By Becca Wolf | Bond LSC
The placenta is a crucial organ that develops in a woman’s body during pregnancy that provides oxygen and nutrients to the fetus. After her experience doing research on this organ while getting her master’s degree at the University of Kansas Medical Center, current MU Ph.D. student Jessica Milano-Foster has become passionate about studying it. To continue her education, she has teamed up with Laura Schulz’s lab in the MU School of Medicine and Michael Roberts’ lab at Bond LSC to look at the role of mitochondria in the placenta during early onset preeclampsia.
Milano-Foster did not begin her educational career studying the placenta or any sort of biology. In fact, she got her bachelor’s degree from Truman State University in chemistry.
“The initial goal was to be a forensic chemist,” she said, “But then, I was really bored in my forensic science class. So, I wanted to try research because I thought that might be interesting.”
The rest is history.
While doing research, she was introduced to epigenetics — the study of changes in organisms that are caused by modification of gene expression. This piqued her interest and led her to Dr. Souman Paul’s lab at the University of Kansas, which solidified her decision to not pursue forensic chemistry anymore.

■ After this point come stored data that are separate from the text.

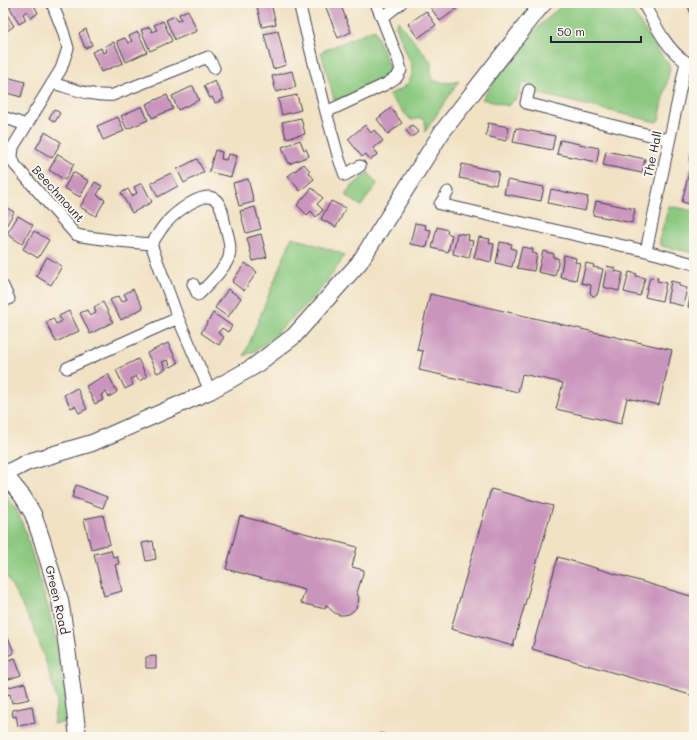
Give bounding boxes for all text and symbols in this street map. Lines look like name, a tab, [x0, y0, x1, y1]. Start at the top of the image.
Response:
scale bar	[551, 18, 641, 44]
text: 50 m	[557, 23, 585, 39]
street label: The Hall	[639, 129, 665, 178]
street label: Beechmount	[29, 161, 89, 225]
street label: Green Road	[42, 564, 74, 636]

“The thing that I really like about research is that you learn something new almost every day,” something she was not getting previously.
After her bachelor’s degree, Milano-Foster continued in Dr. Paul’s lab as a Master’s student and was first introduced to the placenta.

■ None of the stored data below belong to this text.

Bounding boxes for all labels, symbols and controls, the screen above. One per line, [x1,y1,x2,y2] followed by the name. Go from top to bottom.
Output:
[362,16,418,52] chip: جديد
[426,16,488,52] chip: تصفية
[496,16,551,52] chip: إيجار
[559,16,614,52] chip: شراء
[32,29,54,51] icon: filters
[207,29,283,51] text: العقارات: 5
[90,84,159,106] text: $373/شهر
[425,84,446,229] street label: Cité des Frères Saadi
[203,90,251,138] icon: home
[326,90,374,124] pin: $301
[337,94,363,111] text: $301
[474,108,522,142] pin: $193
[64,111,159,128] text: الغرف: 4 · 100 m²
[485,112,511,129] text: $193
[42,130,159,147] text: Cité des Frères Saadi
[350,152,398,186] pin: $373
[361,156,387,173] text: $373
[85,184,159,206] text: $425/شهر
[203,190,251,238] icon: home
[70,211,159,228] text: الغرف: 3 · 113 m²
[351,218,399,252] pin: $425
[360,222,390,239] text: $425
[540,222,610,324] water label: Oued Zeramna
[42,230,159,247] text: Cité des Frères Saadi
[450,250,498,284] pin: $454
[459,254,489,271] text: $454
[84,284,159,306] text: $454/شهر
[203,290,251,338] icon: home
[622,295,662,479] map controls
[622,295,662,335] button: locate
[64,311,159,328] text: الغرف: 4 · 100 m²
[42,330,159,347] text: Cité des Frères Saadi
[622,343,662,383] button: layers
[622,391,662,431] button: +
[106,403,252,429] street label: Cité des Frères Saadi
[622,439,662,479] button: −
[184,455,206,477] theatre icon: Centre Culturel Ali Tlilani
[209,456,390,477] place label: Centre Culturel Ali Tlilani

“His lab focuses on reproductive biology and I just kind of fell in love with the placenta along the way,” she explained. “I think it’s so cool because it’s something that we have to build in our bodies in order to create life. And then it goes away. And then it can come back again if you decide to be pregnant again. No other organ does that.”
The more she studied the placenta, the more she became fascinated by it. After finishing her Master’s degree at KU, Milano-Foster got an offer to stay in Dr. Paul’s lab for her Ph.D., but she declined because she was moving to Missouri with her husband who was starting medical school.

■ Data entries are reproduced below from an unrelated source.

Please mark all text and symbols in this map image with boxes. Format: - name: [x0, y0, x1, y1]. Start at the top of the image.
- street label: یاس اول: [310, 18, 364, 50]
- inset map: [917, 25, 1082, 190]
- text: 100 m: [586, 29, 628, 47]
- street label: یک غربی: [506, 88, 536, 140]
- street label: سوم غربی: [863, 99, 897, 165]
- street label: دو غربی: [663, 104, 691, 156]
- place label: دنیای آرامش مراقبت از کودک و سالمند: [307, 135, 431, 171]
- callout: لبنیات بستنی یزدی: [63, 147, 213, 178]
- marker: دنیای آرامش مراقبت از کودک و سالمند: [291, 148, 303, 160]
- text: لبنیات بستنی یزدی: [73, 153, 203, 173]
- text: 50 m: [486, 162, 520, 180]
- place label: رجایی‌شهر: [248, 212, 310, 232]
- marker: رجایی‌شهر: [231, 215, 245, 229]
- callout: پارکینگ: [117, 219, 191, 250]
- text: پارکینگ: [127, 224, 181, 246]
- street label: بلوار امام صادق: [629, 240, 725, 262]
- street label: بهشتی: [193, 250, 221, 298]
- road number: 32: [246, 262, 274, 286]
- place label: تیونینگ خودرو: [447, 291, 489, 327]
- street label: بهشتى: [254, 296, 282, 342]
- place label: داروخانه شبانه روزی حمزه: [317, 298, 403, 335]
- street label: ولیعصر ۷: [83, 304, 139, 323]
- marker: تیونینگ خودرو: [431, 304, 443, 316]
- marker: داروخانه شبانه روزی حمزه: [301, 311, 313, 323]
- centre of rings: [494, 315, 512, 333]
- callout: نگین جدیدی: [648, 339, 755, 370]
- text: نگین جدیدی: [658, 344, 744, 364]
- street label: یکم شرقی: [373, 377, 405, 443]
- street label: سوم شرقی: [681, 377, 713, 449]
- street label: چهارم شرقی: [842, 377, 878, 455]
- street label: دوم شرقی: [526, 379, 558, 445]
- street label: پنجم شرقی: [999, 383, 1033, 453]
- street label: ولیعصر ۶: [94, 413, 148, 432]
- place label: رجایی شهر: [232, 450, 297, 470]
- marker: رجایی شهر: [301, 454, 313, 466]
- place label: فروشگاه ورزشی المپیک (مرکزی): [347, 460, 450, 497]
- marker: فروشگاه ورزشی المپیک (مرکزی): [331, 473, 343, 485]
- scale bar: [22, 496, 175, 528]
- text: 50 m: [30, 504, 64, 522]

She began working as a lab technician for Tom Spencer, a MU professor of animal sciences studying neonatal uterine development in mice. While it was still in the realm of reproductive research, it was not focused on the placenta.
“It was interesting, but I wasn’t really motivated the way that I was in my Master’s to learn more and more and more about the placenta and epigenetics,” Milano-Foster said. “I wasn’t that excited about the uterus but, you know, I thought that as I learned more about it I’d get more excited, and I didn’t. It was just a matter of being honest with myself and honest with my advisor, and it worked out.”
After discussing this with Dr. Spencer, he agreed his lab would not be the right fit for her. There were no hard feelings and he helped look for opportunities at MU to conduct more research on the placenta. Turns out Dr. Laura Schulz had a spot open in her lab. Dr. Schulz’s lab focuses on how hormones and nutrition during pregnancy affect the function of the placenta and the health of the fetus, which was right up Milano-Foster’s alley. She has been with Dr. Schulz’s lab since last fall and now collaborates with the Roberts’ lab to continue her research.
“Because of the nature of my work, I have to be in the Roberts’ lab to do it,” she said, and she thinks it has been a good match so far. Roberts’ lab focuses on reproductive biology and stem cell research, allowing Milano-Foster to research early onset preeclampsia, a pregnancy complication characterized by high blood pressure that can have fatal consequences for the mother and the fetus. Her research focuses on mitochondrial dysfunction in the condition.
Despite only being here for a few months, Milano-Foster has already made progress conducting experiments on the mitochondria where she tests stem cells.
“They’re very picky,” she said, “You have to tend to them every single day. They have preferred growing matrices and everything.”
Milano-Foster not only learned how to control the cells, but also had to find a way to get them into small wells in order to conduct mitochondrial stress tests. It took some time, but she did so just as she had to go on maternity leave, putting the experiment on pause.
Her daughter is now a month old and Milano-Foster has about eight weeks of maternity leave left. She is eager to start working on her research again.
“I’m excited to jump back into that and get my replicates going. That way I can get some answers because right now my project is very much like we don’t know what’s going to happen,” she said.
Being out of the lab doesn’t excuse her from being a student as she still has to write and study for her Ph.D. She studies while her daughter naps, but has yet to get on a steady routine. Milano-Foster is also squeezing in time for her hobbies, “I work out every day and I’m hoping that while I’m on leave, I’ll have some more time to play the piano.”
Milano-Foster hopes to finish her Ph.D. here at MU within the next three years, four if necessary.
“A lot of that depends on how the project goes,” she said. After her Ph.D., she wants to continue doing her own research in a translational or clinical setting where she would be a senior scientist.
Between maternity leave and being forced to shelter-in-place due to COVID-19, Milano-Foster is taking things day by day for now. She is itching to get back to the lab and continue her passion and hopefully that day will come soon.